Top of GIVEN DATA

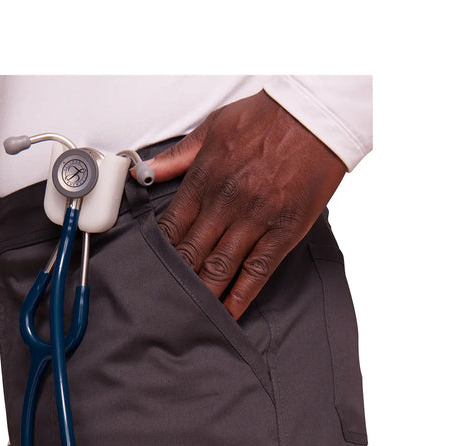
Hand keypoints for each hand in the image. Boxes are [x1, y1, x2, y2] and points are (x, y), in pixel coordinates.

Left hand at [148, 90, 346, 319]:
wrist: (317, 115)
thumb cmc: (267, 117)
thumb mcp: (213, 127)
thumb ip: (178, 156)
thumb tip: (144, 172)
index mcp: (206, 178)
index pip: (171, 226)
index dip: (158, 253)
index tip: (151, 269)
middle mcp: (226, 202)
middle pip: (190, 252)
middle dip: (174, 279)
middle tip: (162, 301)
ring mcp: (255, 220)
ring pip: (219, 268)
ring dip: (202, 294)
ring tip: (188, 314)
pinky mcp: (283, 232)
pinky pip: (256, 272)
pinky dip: (240, 297)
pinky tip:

Bottom of GIVEN DATA

(WHAT YOU SHOULD DO) From the first line to the last, reproduce the listing above exactly, leaving the pictures out.

(YOUR RESPONSE)
Hand keypoints for each hand in the image. Boxes are [x1, y1, x2, y2] and points are (x, y), in pixel coordinates.

Left hand at [148, 90, 346, 319]:
wrist: (317, 115)
thumb cmc: (267, 117)
thumb mcp: (213, 127)
thumb ip: (178, 156)
thumb tip: (144, 172)
index mcp: (206, 178)
index pip: (171, 226)
index dip: (158, 253)
index tip: (151, 269)
middle mcp: (226, 202)
middle pip: (190, 252)
middle dip: (174, 279)
middle tip: (162, 301)
ring mcp: (255, 220)
ring pip: (219, 268)
ring dip: (202, 294)
ring tip: (188, 314)
pinky mcp: (283, 232)
pinky pip: (256, 272)
pinky dip: (240, 297)
pinky tip:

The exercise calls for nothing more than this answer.